Ao talento literário soma-se uma vocação danada para editar livros, trabalho que faz com um amor só comparável ao que tem pelas duas filhas gêmeas, pelas quais demonstra um comovente amor paternal, orgulhoso e dedicado, desses que lhe marejam os olhos e lhe tremem a fala só de recordá-las.
Todos os que convivem com Raymundo Netto são unânimes em exigir dele uma maior dedicação à literatura: que escreva logo a esperada continuação da sua novela Cadeiras na calçada (que faz agora mesmo dez anos de publicação), que lance uma segunda edição do seu inquietante (e premiado) livro de contos Os Acangapebas, que, enfim, deixe um tempinho em sua apertada agenda de trabalho para burilar seus novos textos.
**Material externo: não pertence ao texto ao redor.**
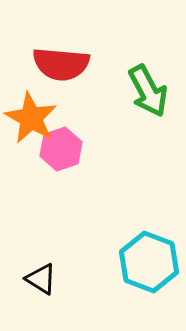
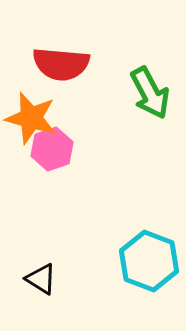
green arrow: moved 2 px right, 2 px down
orange star: rotated 14 degrees counterclockwise
pink hexagon: moved 9 px left
cyan hexagon: moved 1 px up
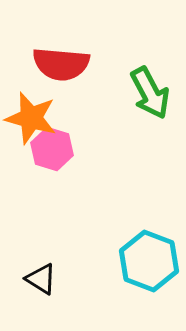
pink hexagon: rotated 24 degrees counterclockwise
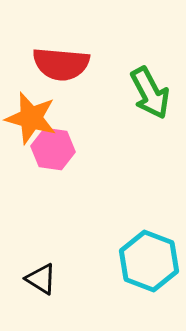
pink hexagon: moved 1 px right; rotated 9 degrees counterclockwise
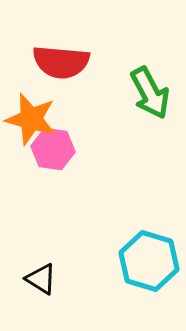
red semicircle: moved 2 px up
orange star: moved 1 px down
cyan hexagon: rotated 4 degrees counterclockwise
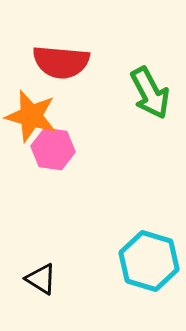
orange star: moved 3 px up
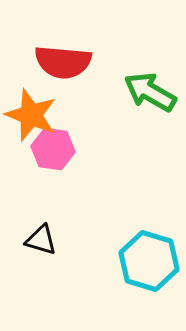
red semicircle: moved 2 px right
green arrow: moved 1 px up; rotated 148 degrees clockwise
orange star: moved 1 px up; rotated 6 degrees clockwise
black triangle: moved 39 px up; rotated 16 degrees counterclockwise
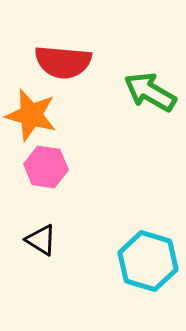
orange star: rotated 6 degrees counterclockwise
pink hexagon: moved 7 px left, 18 px down
black triangle: rotated 16 degrees clockwise
cyan hexagon: moved 1 px left
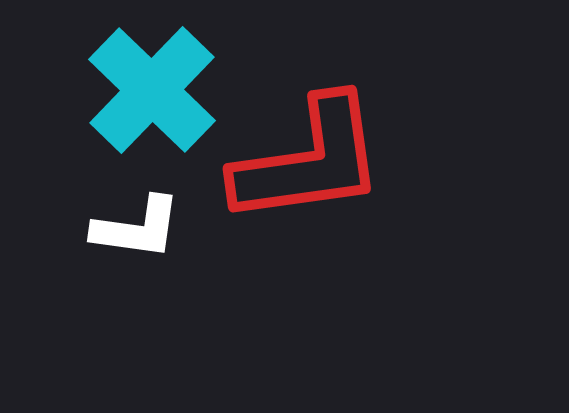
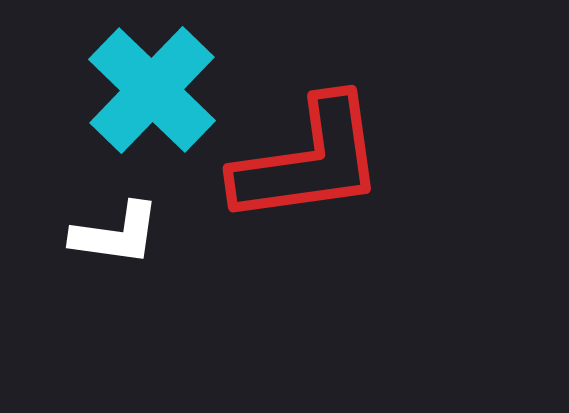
white L-shape: moved 21 px left, 6 px down
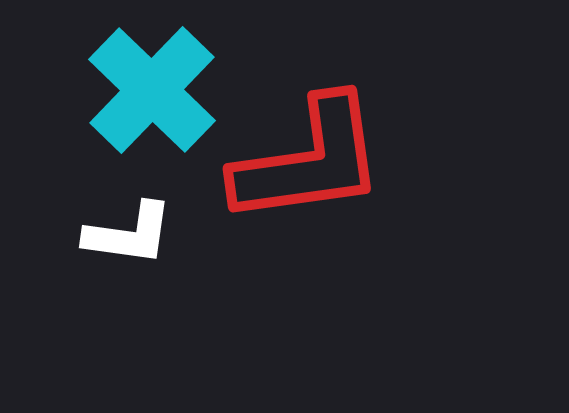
white L-shape: moved 13 px right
E quando cobramos, quase exigimos, ele apenas ri, mas como ele ri de quase tudo e de todos, ficamos na esperança de que não massacre com trabalhos vãos o seu excepcional talento literário.
Felizes já ficamos ao sabermos que, para comemorar os 10 anos de sua estreia em livro e os 8 anos de escritas jornalísticas, ele organizou uma coletânea de suas crônicas d’O POVO – especificamente aquelas que tratam de temas literários –, a que deu o sugestivo (e ambíguo) título de Crônicas absurdas de segunda.
A esse amigo raro, incansável editor, pai amoroso, escritor com talentos vários, desejamos que lhe venham mais décadas e décadas de crônicas, novelas, contos, quadrinhos, filhos e amores – mas que não deixe nunca de flanar por aí, chafurdando ruas, criando caminhos pelas nossas irregulares calçadas, que não deixe jamais de colocar suas velhas cadeiras nelas, que continue povoando brancas páginas com seus insólitos (e tão nossos) personagens e, principalmente, não deixe de nos brindar a todos – os muitos amigos e até os raríssimos inimigos – com sua presença marcante, criativa, amorosa e terna.